Learning to Traverse with Compromised Perception End-to-End

Jin Jin* and Chong Zhang* ,  Jonas Frey, Nikita Rudin, Matías Mattamala, Cesar Cadena, Marco Hutter

(*EQUAL contribution, contact: jinjin@ethz.ch, chozhang@ethz.ch)

To appear in ICRA 2024, finalist for Best Paper Award in Cognitive Robotics

Our navigation policy can guide the robot to the local target no matter whether perception is enabled.

Motivation

In harsh environments or corner cases of the perception module, the sensors may fail to interpret the environment correctly, as shown in (A). This may lead to invisible obstacles or pits, or perception failures.

Perception failures pose a high risk to the robot navigation. (B) When there is no perception failure, the navigational task is trivial.

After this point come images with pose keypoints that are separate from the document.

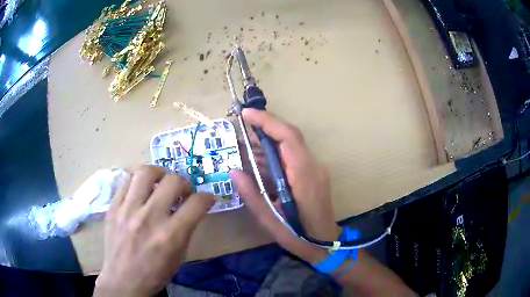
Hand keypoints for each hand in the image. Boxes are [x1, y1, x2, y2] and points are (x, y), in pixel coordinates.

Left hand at [94, 166, 213, 296]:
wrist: (124, 280)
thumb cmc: (155, 273)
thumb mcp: (179, 255)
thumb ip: (186, 228)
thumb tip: (191, 206)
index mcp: (171, 235)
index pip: (196, 203)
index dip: (207, 197)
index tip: (206, 198)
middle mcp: (149, 218)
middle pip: (172, 181)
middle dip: (184, 183)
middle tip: (181, 191)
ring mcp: (127, 210)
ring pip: (145, 172)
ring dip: (158, 174)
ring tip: (159, 182)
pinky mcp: (113, 207)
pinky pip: (126, 181)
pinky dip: (137, 182)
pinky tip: (140, 191)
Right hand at [231, 109, 339, 263]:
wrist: (326, 245)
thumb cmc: (299, 236)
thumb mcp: (271, 220)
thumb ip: (252, 195)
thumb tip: (234, 171)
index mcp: (304, 175)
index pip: (288, 137)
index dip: (267, 121)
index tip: (246, 114)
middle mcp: (313, 167)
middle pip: (290, 136)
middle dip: (265, 126)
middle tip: (241, 126)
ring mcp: (316, 170)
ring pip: (291, 146)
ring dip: (269, 141)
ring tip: (244, 143)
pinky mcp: (313, 175)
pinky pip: (293, 157)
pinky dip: (275, 154)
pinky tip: (258, 161)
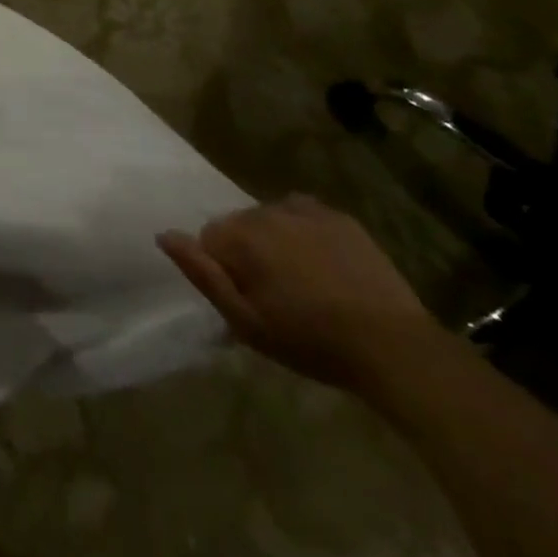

However, when an obstacle becomes invisble to the robot, (C) classical planners typically get stuck as they cannot react. In this work, we provide an RL-based solution (D): the robot can learn reactive motions to reach the target, despite noisy sensor data, instantaneous impact, and complex dynamics, while scaling to different cases.

Results

Our policy can work even when the robot is fully blind to the obstacles.

A classical planner cannot react to the invisible obstacle and gets stuck.

Our policy can also function with a reliable map.

Our policy overcomes an invisible pit.

Our policy reacts to collisions on different body parts in different directions:

Base (front)

Base (side)

Thigh

Foot

Leg

Multi-contact

Such collision reactions on legged robots are non-trivial, due to noisy sensor data, instantaneous impact, complex dynamics, and variability of collisions. For example, it is difficult to use merely IMU for collision detection even on base.

A test example in simulation, showcasing that the collison detection is non-trivial even on base, not to mention on other body parts in different directions:

Method

We model perception failures as invisible obstacles and pits to the robot exteroception. Perception failures pose a high risk to the navigation module, as they can lead to the failed task if not properly handled.

We apply asymmetric actor-critic. Locomotion-level observations are also part of our high-level inputs, enabling our navigation policy to sense and react to perception failures. An LSTM layer is used to recurrently infer the environment, and it is regularized towards the critic in the latent space to implicitly reconstruct the true scene information. 

We design a terrain curriculum to facilitate learning. From easy to hard, the terrains get rougher, and the number of obstacles or pits increases. During training, a robot gets promoted to higher difficulty levels if it reaches the target position within the episode, and gets demoted otherwise.

We randomize the collision body of the base during training, so that the policy can learn to react to collisions on different body parts in different directions. For example, for "Tiny", the collisions are mostly foot collisions and thigh collisions, while for "Hugh" the base collisions dominate.